- **Domande da svolgere**:
A – Rispondi a queste domande sul testo sui social network:
(i) In che anno, secondo il testo, venne inventato Facebook?
(ii) Da quale desiderio nacque l'idea di Facebook?
(iii) Con quale emoji il personaggio dello spettacolo rispose alla storia dell'amica?
B – Trascrivi parola per parola il passo del testo sui social network che va da "Nel 2005 un" fino a "sempre più preoccupante.".

- **Testo fornito**:
Nel 2005 un ragazzo si inventò quello che dopo una decina d’anni sarebbe diventato il social network più famoso della storia, Facebook.
L’idea nacque dal desiderio di mettere in contatto le persone che frequentavano una stessa università ma che sembravano non avere più troppo il coraggio di parlarsi. Questa piccola scintilla antropologica ha dato il “la” a un processo che ormai dopo vent’anni potremmo quasi definire irreversibile. Infatti da quando ci è stata data la possibilità di approcciare una persona da dietro uno schermo le nostre capacità di comunicazione si sono ridotte in maniera palese e per quanto mi riguarda sempre più preoccupante.
l’emoji del fuoco
Ma prima di arrivare alle dating apps, protagoniste di questa mia analisi, vorrei fare prima una tappa intermedia e parlare di quello che è stato un po’ il passaggio chiave che ci ha fatto capire che i social network non erano arrivati solo per rivoluzionare il concetto di amicizia ma che avrebbero un giorno anche stravolto il concetto di innamoramento. E come vedremo, non lasciava presagire niente di buono. Un giorno infatti incontrai una mia amica e questa mi confessò una sua frequentazione con un personaggio dello spettacolo abbastanza famoso, un uomo di una decina d’anni più grande di lei e che viveva nella metropoli accanto alla nostra cittadina. Le chiesi come diavolo avessero fatto a beccarsi frequentando ambienti totalmente diversi e la risposta che lei mi diede accese una vera e propria epifania: “ha risposto alla mia storia con l’emoji del fuoco”. Non era la prima volta che sentivo parlare di un approccio simile ma l’avevo sempre diciamo preso sotto gamba. Il processo irreversibile di cui parlavamo prima stava iniziando a manifestarsi in maniera sempre più palese. Infatti non solo mi sembrava di essere l’unico a non utilizzare questo metodo secondo me un po’ misero, ma avevo anche l’impressione che la gente non ne facesse nemmeno più mistero. Eravamo arrivati al punto dove l’invio di una certa emoticon rendeva sin da subito chiare le intenzioni del mittente: “ti voglio conoscere”.

- **Dati in esame**:
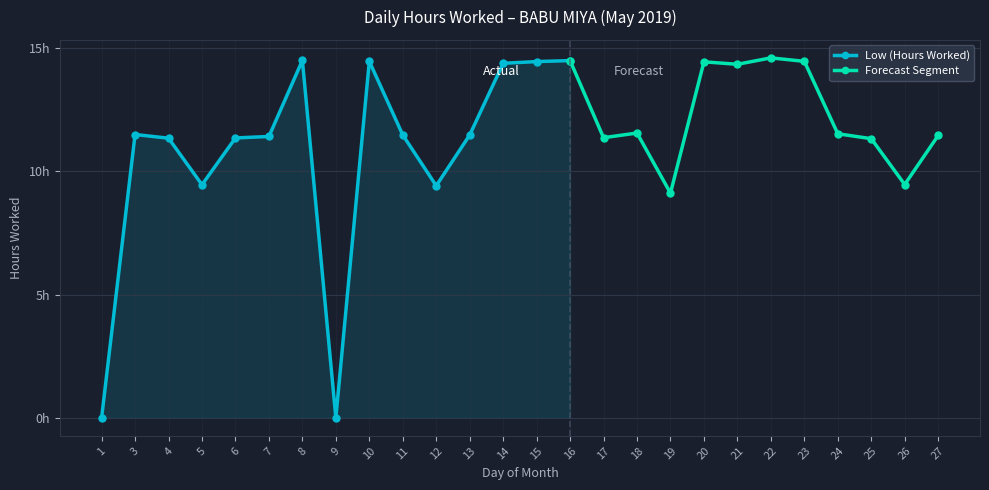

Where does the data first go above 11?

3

* * *

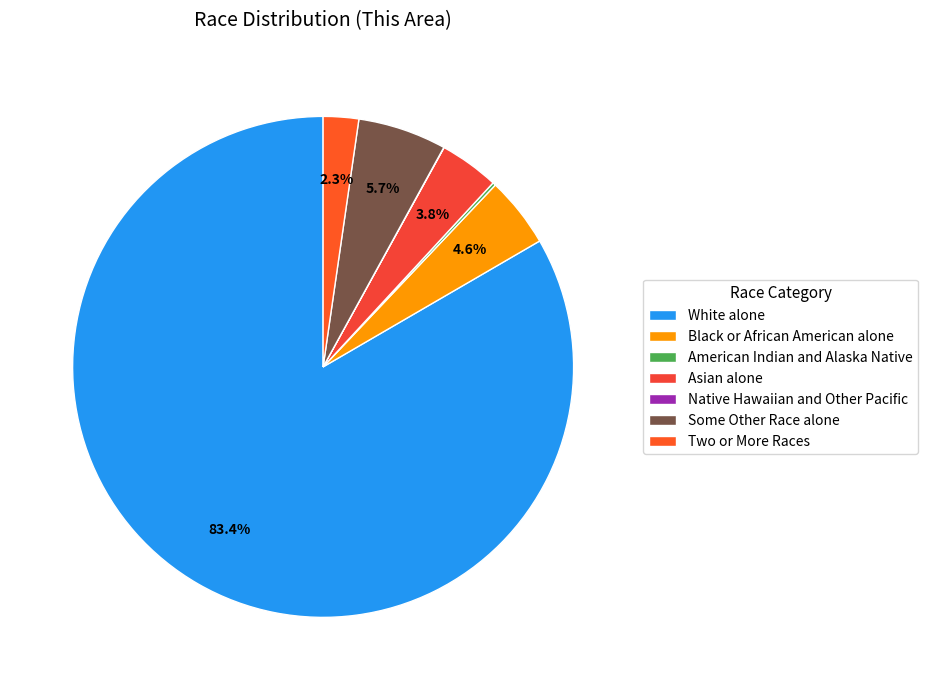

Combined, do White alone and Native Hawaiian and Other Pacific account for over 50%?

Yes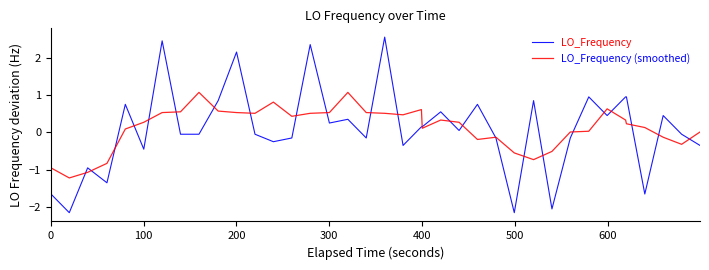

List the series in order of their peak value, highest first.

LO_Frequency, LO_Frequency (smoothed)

==

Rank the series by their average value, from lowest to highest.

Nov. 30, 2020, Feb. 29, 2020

- **Soluzioni degli esercizi**:
A –
(i) Nel 2005.
(ii) Dal desiderio di mettere in contatto le persone che frequentavano una stessa università ma che sembravano non avere più troppo il coraggio di parlarsi.
(iii) Con l'emoji del fuoco.

B –
Nel 2005 un ragazzo si inventò quello che dopo una decina d’anni sarebbe diventato il social network più famoso della storia, Facebook.
L’idea nacque dal desiderio di mettere in contatto le persone che frequentavano una stessa università ma che sembravano non avere più troppo il coraggio di parlarsi. Questa piccola scintilla antropologica ha dato il “la” a un processo che ormai dopo vent’anni potremmo quasi definire irreversibile. Infatti da quando ci è stata data la possibilità di approcciare una persona da dietro uno schermo le nostre capacità di comunicazione si sono ridotte in maniera palese e per quanto mi riguarda sempre più preoccupante.